The embodiments of the utility model have been presented for purposes of illustration and description, and are not intended to be exhaustive or limited to the utility model in the form disclosed. Many modifications and variations will be apparent to those of ordinary skill in the art. The embodiments were chosen and described in order to best explain the principles of the utility model and the practical application, and to enable others of ordinary skill in the art to understand the utility model for various embodiments with various modifications as are suited to the particular use contemplated.

Claims (7)

1. A heat radiation structure for air-blower, characterized in that: including fan housing (1), the front side extension intercommunication of fan housing (1) has air-supply line (2), the one side extension intercommunication of fan housing (1) has blast pipe (3), the rear side of fan housing (1) is provided with motor (6), the below of motor (6) is provided with radiator unit (8), radiator unit (8) are including setting up in storage water tank (81) of motor (6) below, be provided with refrigeration piece (87) in storage water tank (81), the surface equidistance of motor (6) distributes and has a plurality of radiating fins (84), a plurality of radiating fins's (84) surface cover is equipped with spiral pipe (82), one side intercommunication of blast pipe (3) has blast pipe (810), the one end of blast pipe (810) communicates in the inside of motor (6).

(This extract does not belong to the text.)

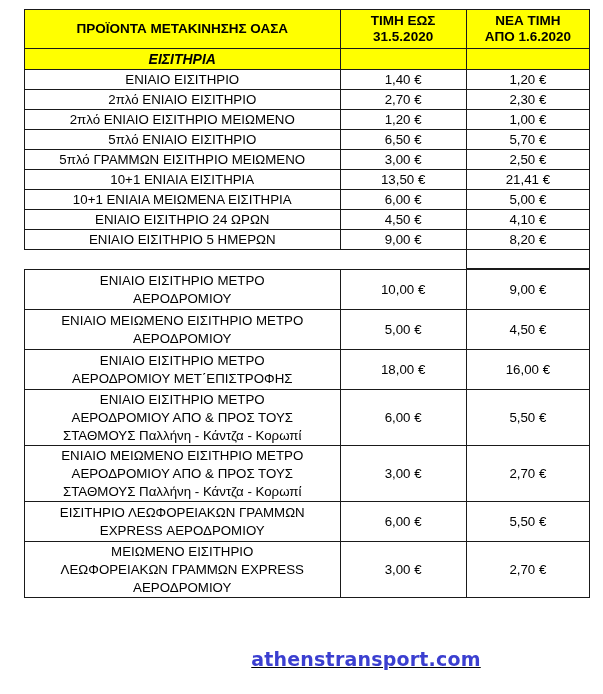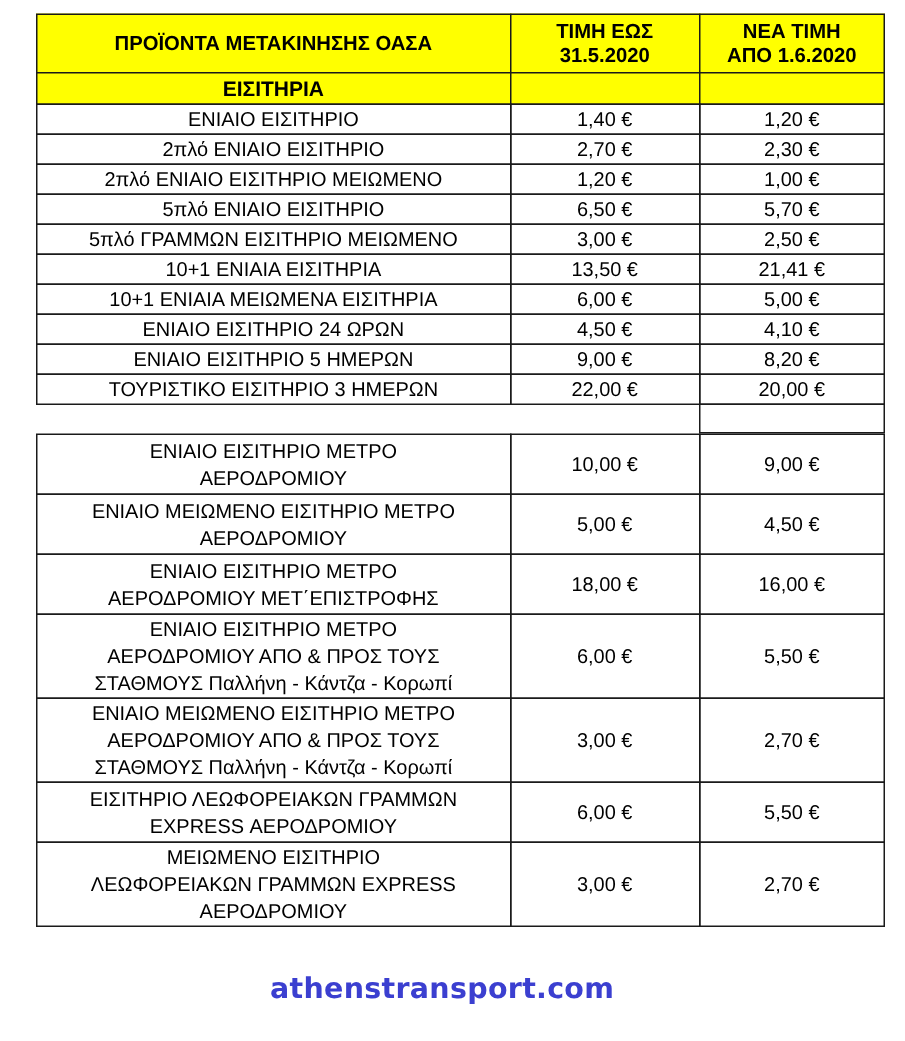"ΕΙΣΙΤΗΡΙΑ" .sec { font-style: none -> italic }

2. The heat radiation structure for a blower according to claim 1, wherein: the top is provided with water pump (85) in storage water tank (81), the input intercommunication of water pump (85) has conveyer pipe (86), the one end of conveyer pipe (86) extends to the bottom in storage water tank (81).

3. The heat radiation structure for a blower as claimed in claim 2, wherein: the output of water pump (85) communicates there is inlet tube (811), the one end of inlet tube (811) runs through in storage water tank (81) and is linked together with the one end of spiral pipe (82), the other end intercommunication of spiral pipe (82) has drain pipe (83), the one end of drain pipe (83) extends to inside storage water tank (81).

4. The heat radiation structure for a blower as claimed in claim 2, wherein: one side of the top of the water storage tank (81) is communicated with a water guide pipe (89), and the other side of the top of the water storage tank (81) is communicated with a temperature sensor (88).

5. The heat dissipation structure for a blower as set forth in claim 4, wherein: the surface of storage water tank (81) is provided with control panel (9), electric connection between control panel (9) and motor (6), water pump (85), refrigeration piece (87) and temperature sensor (88) respectively.

6. The heat radiation structure for a blower according to claim 1, wherein: the inside of air-supply line (2) is provided with dust screen (7), the bottom of fan housing (1) is connected with two support frames (4), two the bottom of support frame (4) all is connected with base (5), every mounting hole (11) have all been seted up on base (5).

7. The heat dissipation structure for a blower as set forth in claim 6, wherein: the bottom of the water storage tank (81) is connected with a tripod (10), and one side of the tripod (10) is connected with one side of one of the supporting frames (4).